What would Sir Mick wish us to discuss? The ‘ordinary people’ of Gaza live under the terrorist rule of Hamas. End of. Peace talks are stalled because Fatah in Gaza joined with Hamas and because the PLO has rejected all offers made by Israel. If Sir Mick has stated these facts, I must have missed it ………..
Apart from straw men, the piece is full of false moral equivalences. He accuses his critics of double standards: “You don’t live in Israel so keep your mouth shut, they say, without demanding silence from those they agree with, wherever they live”. So because we do not live in Israel, we are forbidden from criticising his ‘apartheid state’ reference? It’s nonsensical.
Straw man #4: Of those who prioritise Israel’s security, he says “For them, expressing the most basic empathy for the Palestinians is taboo”. Again this is the language of our enemies. How often in Electronic Intifada have we seen the argument that those who support Israel’s Prime Minister are somehow “anti-Palestinian”? And apparently they are all Tommy Robinson supporters … Where’s the evidence? Has he commissioned an opinion survey of the Jewish Community? If so can we see the results?
Straw man #5: We are told that the increasing “polarisation” between “left” and “right” “has taken hold in part because of a lack of Zionist leadership. And for Zionist leadership we look, naturally, to Israel but find little to inspire.”

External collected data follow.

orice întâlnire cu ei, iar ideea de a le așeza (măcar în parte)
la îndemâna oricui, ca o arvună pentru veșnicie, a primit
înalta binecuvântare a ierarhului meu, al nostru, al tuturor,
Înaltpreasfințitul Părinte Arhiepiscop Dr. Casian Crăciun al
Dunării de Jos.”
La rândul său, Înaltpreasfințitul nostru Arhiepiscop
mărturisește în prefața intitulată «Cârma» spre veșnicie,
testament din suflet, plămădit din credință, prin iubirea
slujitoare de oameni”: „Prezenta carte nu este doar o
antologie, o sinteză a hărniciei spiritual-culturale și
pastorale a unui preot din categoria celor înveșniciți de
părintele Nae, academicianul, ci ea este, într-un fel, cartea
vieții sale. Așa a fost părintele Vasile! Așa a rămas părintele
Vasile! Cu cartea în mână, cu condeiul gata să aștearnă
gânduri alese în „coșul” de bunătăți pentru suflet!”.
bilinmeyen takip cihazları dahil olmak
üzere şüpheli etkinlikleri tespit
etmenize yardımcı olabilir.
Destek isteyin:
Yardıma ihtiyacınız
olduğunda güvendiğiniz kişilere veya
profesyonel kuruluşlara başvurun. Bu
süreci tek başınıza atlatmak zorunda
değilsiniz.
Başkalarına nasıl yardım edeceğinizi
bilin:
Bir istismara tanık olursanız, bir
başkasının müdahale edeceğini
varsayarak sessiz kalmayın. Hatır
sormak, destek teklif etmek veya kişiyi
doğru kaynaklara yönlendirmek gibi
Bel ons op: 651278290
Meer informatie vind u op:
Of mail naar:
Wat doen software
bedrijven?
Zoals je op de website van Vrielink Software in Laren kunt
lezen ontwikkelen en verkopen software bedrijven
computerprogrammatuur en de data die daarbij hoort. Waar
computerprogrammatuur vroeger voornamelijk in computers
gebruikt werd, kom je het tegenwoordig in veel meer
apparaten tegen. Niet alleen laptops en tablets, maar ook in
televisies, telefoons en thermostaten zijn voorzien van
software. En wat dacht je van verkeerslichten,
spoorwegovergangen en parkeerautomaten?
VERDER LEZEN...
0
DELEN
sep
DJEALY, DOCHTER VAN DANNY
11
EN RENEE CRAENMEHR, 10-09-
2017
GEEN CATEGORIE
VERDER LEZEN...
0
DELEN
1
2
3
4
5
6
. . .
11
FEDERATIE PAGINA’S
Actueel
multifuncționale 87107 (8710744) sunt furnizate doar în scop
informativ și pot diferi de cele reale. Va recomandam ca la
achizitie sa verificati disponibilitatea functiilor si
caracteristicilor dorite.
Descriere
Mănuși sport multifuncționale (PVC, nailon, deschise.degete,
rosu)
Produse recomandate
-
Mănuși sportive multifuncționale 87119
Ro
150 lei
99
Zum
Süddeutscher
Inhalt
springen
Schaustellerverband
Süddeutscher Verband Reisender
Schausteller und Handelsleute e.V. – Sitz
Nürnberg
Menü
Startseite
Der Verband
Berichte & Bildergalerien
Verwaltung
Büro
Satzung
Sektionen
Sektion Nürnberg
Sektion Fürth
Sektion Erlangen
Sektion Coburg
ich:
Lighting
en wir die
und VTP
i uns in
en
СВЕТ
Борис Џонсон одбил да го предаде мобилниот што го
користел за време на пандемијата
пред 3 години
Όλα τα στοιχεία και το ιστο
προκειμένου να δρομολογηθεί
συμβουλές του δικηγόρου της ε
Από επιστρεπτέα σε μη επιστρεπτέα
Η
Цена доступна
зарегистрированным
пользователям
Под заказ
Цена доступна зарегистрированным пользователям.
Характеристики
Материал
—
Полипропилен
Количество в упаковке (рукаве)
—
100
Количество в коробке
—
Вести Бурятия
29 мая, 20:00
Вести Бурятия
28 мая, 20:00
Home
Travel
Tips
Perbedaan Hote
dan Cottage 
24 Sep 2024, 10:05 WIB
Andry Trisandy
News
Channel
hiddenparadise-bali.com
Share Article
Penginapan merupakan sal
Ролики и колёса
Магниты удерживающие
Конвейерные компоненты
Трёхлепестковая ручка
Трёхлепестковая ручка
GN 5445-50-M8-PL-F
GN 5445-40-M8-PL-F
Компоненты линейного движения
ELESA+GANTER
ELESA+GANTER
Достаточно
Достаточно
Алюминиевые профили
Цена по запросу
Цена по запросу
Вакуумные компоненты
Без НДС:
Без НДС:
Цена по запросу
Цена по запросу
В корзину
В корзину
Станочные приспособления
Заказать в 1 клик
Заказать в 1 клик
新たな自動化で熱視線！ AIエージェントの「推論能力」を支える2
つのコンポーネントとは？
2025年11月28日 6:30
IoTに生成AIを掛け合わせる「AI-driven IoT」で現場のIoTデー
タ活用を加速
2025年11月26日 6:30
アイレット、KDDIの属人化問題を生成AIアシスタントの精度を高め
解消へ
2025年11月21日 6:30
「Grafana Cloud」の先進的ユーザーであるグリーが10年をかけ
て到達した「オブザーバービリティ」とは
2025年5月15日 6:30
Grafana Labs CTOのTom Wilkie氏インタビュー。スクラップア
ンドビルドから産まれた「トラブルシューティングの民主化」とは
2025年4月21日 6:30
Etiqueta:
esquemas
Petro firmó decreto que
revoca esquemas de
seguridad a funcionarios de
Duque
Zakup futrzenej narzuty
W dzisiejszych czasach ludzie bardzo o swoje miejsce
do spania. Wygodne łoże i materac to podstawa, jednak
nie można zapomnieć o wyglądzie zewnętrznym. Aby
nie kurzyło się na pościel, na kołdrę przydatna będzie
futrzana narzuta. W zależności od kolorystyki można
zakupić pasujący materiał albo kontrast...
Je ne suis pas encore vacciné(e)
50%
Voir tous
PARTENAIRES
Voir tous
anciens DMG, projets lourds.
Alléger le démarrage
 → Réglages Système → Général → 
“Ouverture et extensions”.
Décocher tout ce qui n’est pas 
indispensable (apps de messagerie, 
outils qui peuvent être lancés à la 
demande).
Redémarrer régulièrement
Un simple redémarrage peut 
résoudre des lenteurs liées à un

Let’s put straw man #5 under the microscope. First, the terms ‘left’ and ‘right’ are not appropriate in the Israel context. What is meant are ‘hawks’ and ‘doves’ on security. The hawks (eg Bibi Netanyahu) support a Palestinian State but not at the price of an increased risk for Israel’s population. The doves (like Yachad) want the creation of a Palestinian State now regardless of security. How on earth can allegedly poor Israeli leadership be held responsible for an increase in the intensity of this debate in the Diaspora? If indeed it has increased -where is the evidence, apart from the proliferation of blogs – and is this necessarily to be deplored?
Finally we get to the nub of Sir Mick’s thesis: The stalling of the peace process. Truth is, his piece is nothing more than a misplaced criticism of the government of Israel (“The language of peace and two states for two peoples has been taken off the agenda”). Nothing about the rejectionism of the Palestinian leadership, the refusal to recognise Israel’s right to exist, the joining of Hamas and Fatah in Gaza that put paid to the last set of peace talks. IT’S ALL ISRAEL’S FAULT ….
Now we go beyond straw men into the realm of selective facts: “In 1947, Israel’s founders accepted two states – they accepted that a 2,000-year-old dream could only become reality if land was traded for the certainty of statehood.” Yes, the UN partition plan was accepted by Israel’s founders BUT WAS REJECTED BY THE ARABS!
If Sir Mick wants to have a debate about the responsibility for the stalling of the peace process, I’m willing to take him on. In fact I proposed a debate seven years ago when, after expressing the desire for “a new global Jewish conversation”, he used his financial muscle to close down legitimate criticism of his comments. But he never responded. Let him come out from behind his straw army and have a debate – of which, in the case of others, he is so critical!